There are a lot of self-hating, prideless Asians, Latinx, and Blacks who would prefer not to be lumped in with the rest of their community because either whiteness is how they want to identify or they directly benefit from the perpetuation of white supremacist systems. *Cue Stacey Dash*
This is not to say that any race is monolithic, that we all have to agree, and then move as one mind like the Borg because clearly this is not so; our people are infinitely diverse with layers upon layers of personalities, desires, identities, shades, etc. But in regards to issues of social justice in which a community must come together to combat and dismantle the machinations of white supremacy, which affect us all, the disdain for and lack of involvement by these lost ones is particularly noticeable.
So, what can be done? Well, America’s black community had its Black Pride Movement in the 60s and 70s. This history helps us redefine and cement our identities today and to dispel and rewrite the false and racist narrative about Black bodies that permeates modern U.S. policy, news, pop culture entertainment media, and, primary education.

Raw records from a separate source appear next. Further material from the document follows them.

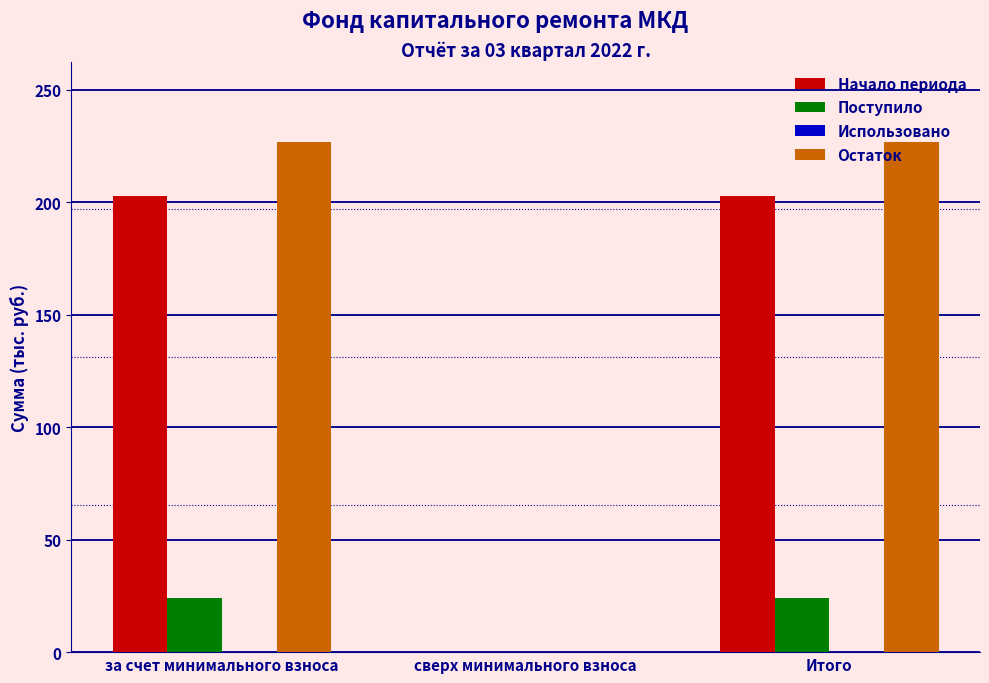

Between за счет минимального взноса and сверх минимального взноса, which series saw the biggest shift?

Остаток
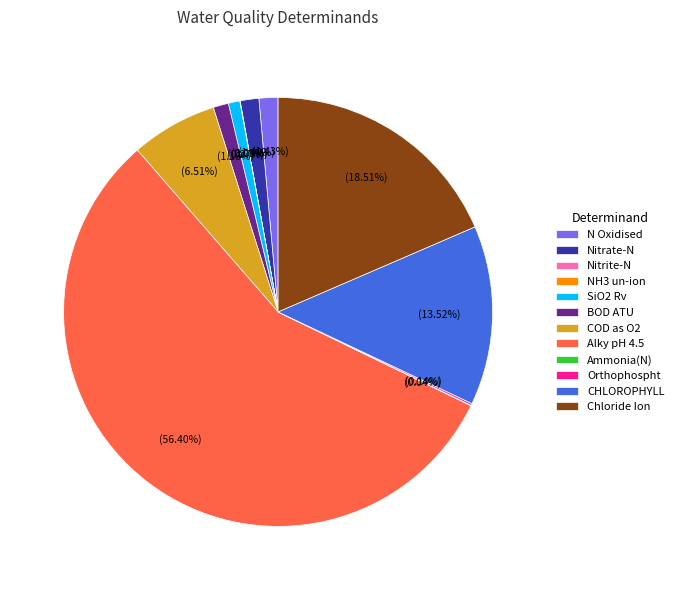

Is there a majority slice in this chart?

Yes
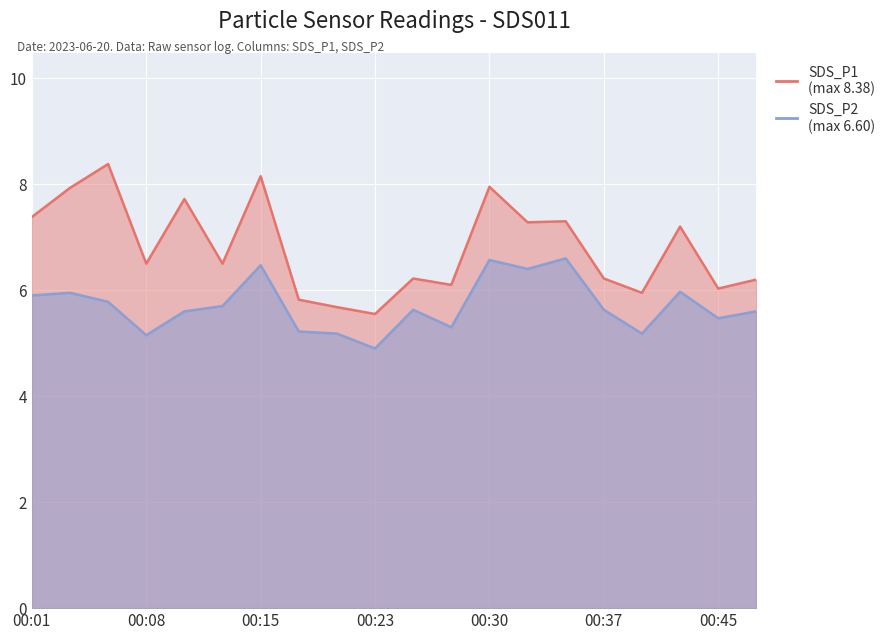

What is the highest value of the SDS_P2 series?

6.6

There’s still a lot of work to be done, but non-Black PoC have a similar road ahead. We see it every day, the way Latinx are dehumanized and made the butt of jokes in this country. They are facing a similarly years-long challenge to break these cultural stereotypes and, like us, combat the institutionally racist policies that ultimately hinder access to opportunity in this country. But that road is one that we as a Black community have been paving for over 200 years. We will not be the ones to carry our Latinx and Asian pedestrian brothers and sisters on this road as well. As the mantra of Aboriginal Australian activist groups in Queensland during the 1970s dictates,
“If you have come here to help me, you are wasting your time. But if you have come because your liberation is bound up with mine, then let us work together.”

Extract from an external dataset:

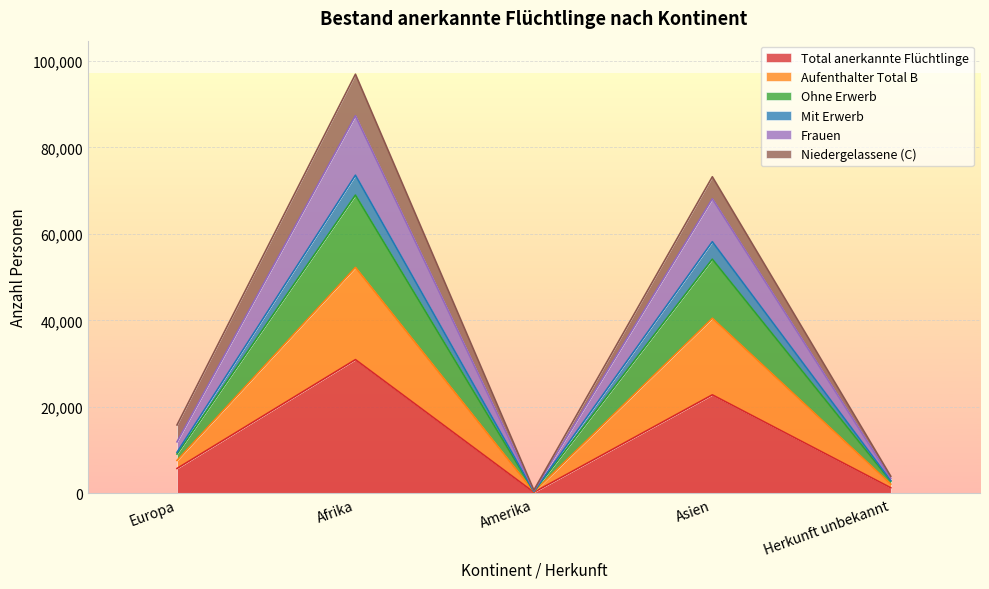

The Frauen series shows 767 at Amerika. True or false?

True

So, too, must our liberation be crafted thusly, not as a totem pole of oppression by which one group’s voice is stronger than the rest and therefore misconstrued by some as being displayed as more urgent and substantive and requiring the “sharing” of the spotlight, but for others who know they are in the same boat to paddle with us as real partners.
In the end, it seemed at least one person sort of started to LISTEN and finally understand what #OscarsSoWhite and #NotYourMule was all about while others who lacked intuitive knowledge stayed out of it altogether, smartly.
So, even with what some would call a universal debacle (on TV and on Twitter), the Oscars didn’t ruin the end to Black History Month this year. Besides, it’s a leap year and God gave us an extra day to make up for it!
And not to mention, Leo won! Finally. And Kanye was there to show love.
I think Kendrick was right after all!